▶ _TASK GOAL_
In the following listing, work out how many lines contain the string "para", and state only that number.

▶ _RECORDS SUPPLIED_
++++++++++
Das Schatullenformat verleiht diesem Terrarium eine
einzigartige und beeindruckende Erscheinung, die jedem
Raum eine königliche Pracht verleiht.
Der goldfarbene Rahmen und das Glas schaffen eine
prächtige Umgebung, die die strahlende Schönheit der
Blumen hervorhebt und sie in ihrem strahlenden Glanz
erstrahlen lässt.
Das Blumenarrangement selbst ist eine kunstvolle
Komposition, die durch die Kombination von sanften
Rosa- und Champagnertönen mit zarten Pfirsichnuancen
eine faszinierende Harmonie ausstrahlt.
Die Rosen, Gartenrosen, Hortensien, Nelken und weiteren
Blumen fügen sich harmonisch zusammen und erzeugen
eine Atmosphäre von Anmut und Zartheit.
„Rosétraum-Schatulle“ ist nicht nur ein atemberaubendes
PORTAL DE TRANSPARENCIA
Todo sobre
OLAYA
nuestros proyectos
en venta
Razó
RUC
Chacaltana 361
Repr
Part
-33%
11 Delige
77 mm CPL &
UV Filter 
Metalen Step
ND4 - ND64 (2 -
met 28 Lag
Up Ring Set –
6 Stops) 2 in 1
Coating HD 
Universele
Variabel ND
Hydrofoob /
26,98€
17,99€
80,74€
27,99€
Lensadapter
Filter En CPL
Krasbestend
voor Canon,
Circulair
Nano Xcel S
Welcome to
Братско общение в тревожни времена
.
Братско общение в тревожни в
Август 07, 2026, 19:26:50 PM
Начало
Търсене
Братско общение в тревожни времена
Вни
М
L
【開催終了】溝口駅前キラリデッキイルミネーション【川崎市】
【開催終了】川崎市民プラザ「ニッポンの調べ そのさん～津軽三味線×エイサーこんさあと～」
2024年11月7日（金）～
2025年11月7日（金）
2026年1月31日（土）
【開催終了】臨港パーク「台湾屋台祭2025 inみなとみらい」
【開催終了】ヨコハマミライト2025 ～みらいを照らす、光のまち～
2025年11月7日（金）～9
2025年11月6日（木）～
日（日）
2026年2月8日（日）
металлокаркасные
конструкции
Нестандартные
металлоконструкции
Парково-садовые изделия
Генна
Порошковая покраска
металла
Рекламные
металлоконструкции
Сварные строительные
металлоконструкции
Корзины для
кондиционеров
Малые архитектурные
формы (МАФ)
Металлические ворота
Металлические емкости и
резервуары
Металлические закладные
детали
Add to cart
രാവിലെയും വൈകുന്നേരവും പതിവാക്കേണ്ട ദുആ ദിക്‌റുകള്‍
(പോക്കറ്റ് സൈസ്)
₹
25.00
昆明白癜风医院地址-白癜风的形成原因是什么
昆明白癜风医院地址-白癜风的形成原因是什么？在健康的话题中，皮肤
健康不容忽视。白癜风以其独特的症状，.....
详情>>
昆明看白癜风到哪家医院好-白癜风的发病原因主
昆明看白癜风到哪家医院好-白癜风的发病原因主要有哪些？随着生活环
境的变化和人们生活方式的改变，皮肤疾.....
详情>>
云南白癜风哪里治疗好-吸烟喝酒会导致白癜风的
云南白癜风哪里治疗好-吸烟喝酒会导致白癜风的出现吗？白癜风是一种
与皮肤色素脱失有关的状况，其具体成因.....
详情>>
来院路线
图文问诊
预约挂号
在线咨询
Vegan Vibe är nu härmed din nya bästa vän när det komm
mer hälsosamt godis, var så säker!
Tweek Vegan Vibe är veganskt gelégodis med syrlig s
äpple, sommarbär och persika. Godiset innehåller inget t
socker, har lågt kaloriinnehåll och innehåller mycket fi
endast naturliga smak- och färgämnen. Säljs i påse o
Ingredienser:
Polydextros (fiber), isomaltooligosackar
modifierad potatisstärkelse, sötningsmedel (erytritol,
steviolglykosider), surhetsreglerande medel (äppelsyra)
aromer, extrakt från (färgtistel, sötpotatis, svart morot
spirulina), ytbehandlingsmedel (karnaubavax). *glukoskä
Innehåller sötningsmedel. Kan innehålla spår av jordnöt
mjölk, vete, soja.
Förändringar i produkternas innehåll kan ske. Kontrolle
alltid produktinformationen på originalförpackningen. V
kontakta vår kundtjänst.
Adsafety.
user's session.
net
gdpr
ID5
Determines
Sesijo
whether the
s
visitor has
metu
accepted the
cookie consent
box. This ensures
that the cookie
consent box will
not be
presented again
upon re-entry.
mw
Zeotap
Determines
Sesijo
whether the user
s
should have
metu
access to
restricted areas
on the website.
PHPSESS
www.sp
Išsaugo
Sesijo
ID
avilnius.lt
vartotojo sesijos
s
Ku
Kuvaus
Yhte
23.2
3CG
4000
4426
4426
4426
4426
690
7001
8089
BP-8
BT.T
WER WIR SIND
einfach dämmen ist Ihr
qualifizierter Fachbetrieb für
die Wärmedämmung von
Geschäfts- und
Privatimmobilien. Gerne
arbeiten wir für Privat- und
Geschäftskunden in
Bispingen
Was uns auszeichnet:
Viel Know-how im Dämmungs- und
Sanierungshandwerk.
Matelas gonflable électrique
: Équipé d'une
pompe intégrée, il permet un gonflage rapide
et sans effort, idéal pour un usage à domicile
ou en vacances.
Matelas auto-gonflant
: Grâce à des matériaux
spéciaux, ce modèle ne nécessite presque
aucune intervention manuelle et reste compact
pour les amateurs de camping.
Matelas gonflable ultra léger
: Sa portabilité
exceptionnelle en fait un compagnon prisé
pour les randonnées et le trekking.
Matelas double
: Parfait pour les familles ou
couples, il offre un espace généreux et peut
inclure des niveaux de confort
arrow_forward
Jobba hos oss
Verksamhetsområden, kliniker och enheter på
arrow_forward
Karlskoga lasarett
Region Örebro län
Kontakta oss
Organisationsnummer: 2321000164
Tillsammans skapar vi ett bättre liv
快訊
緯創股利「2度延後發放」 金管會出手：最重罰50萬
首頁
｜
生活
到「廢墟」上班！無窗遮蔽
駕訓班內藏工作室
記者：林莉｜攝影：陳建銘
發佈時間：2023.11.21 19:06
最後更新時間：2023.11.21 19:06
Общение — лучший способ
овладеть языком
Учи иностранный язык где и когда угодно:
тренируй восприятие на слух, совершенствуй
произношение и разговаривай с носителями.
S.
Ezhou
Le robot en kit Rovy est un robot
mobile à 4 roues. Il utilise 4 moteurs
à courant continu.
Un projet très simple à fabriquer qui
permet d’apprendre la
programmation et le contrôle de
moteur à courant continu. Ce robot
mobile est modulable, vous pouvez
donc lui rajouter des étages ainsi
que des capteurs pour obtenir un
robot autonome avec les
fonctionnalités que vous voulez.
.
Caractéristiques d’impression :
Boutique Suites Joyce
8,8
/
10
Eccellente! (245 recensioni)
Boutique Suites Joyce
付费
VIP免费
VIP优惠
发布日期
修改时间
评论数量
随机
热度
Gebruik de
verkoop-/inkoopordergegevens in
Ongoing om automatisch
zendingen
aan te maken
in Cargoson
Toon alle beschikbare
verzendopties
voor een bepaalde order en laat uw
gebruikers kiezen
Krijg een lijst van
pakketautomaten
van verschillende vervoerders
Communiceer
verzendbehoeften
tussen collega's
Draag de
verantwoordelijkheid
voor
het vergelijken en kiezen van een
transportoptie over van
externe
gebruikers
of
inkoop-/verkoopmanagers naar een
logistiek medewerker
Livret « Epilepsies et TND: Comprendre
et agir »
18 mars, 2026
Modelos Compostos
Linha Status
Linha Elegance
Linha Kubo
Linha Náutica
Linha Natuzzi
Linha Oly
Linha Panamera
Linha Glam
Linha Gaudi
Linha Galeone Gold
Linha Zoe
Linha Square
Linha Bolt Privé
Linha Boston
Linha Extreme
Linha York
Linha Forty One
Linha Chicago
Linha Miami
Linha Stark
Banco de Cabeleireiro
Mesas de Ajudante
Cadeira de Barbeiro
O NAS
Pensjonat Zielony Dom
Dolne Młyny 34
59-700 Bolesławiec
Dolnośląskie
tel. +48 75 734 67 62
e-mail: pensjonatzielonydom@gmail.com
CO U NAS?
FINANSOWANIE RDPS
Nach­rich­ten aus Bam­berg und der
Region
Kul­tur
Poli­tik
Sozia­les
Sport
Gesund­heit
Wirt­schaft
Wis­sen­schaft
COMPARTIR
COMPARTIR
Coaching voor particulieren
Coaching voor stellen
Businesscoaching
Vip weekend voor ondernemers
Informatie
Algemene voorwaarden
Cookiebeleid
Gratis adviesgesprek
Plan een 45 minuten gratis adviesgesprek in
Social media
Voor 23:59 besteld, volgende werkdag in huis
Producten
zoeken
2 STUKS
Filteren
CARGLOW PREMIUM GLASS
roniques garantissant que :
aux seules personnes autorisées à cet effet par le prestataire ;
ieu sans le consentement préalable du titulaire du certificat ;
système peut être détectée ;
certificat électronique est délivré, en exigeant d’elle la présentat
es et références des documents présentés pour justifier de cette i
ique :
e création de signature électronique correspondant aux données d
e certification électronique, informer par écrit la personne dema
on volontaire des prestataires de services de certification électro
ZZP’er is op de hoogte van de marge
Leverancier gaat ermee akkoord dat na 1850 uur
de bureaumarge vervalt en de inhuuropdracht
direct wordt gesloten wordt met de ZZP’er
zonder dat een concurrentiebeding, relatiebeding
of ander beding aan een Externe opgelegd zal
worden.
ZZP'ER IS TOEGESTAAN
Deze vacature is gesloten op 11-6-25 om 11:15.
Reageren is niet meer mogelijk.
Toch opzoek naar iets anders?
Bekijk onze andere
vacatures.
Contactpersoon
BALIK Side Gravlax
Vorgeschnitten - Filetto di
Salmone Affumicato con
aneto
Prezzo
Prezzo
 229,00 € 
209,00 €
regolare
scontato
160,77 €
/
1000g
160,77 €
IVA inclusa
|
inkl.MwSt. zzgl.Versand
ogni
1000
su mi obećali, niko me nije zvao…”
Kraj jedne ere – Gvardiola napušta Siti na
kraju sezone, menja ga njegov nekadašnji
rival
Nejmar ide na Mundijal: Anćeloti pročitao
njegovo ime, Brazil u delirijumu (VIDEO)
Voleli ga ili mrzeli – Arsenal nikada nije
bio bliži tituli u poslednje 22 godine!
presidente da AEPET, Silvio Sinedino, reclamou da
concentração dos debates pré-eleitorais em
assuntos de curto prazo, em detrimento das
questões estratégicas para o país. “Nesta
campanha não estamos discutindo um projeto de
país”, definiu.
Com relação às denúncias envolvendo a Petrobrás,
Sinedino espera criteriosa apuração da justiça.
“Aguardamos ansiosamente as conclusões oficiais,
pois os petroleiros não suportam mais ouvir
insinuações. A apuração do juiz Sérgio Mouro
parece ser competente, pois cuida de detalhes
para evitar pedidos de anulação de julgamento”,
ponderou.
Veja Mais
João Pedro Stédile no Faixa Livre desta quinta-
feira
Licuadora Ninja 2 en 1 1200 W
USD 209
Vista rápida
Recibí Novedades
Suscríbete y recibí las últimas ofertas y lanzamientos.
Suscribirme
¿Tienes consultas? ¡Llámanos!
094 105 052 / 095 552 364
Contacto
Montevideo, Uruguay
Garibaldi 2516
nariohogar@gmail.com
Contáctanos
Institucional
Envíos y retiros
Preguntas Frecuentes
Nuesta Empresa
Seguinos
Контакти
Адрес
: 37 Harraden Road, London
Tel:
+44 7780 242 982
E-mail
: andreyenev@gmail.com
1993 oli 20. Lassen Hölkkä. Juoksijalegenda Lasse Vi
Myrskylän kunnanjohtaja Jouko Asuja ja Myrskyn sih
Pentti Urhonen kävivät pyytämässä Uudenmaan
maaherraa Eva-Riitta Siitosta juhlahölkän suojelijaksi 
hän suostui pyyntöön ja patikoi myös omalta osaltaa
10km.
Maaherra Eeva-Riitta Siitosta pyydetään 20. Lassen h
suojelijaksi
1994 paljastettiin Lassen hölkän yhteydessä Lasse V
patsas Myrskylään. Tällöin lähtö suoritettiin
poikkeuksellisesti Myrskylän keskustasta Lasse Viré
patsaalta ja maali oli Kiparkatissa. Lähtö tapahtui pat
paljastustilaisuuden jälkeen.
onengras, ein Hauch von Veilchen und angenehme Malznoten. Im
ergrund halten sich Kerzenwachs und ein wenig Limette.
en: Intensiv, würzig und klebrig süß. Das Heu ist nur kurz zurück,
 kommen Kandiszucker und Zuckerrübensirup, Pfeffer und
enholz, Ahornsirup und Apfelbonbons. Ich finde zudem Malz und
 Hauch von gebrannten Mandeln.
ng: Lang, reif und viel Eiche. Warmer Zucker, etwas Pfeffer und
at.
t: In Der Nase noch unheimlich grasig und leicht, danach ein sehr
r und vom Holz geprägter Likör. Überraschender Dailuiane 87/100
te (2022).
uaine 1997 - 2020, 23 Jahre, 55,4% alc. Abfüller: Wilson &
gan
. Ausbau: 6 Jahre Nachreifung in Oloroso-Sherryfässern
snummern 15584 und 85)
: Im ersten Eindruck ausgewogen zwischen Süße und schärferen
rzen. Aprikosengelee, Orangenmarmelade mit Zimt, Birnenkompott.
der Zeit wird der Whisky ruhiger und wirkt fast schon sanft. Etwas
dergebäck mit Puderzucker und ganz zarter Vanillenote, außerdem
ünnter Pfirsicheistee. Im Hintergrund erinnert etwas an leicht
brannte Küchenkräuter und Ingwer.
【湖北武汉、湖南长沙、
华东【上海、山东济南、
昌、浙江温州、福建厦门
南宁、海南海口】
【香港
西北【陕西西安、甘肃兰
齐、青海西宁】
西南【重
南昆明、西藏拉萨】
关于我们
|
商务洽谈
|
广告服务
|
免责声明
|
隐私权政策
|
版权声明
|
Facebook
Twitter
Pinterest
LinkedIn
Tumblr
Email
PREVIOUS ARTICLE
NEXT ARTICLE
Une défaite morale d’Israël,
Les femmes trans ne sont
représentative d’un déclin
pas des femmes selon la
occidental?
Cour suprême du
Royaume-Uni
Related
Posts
++++++++++
▶ _REPLY_
2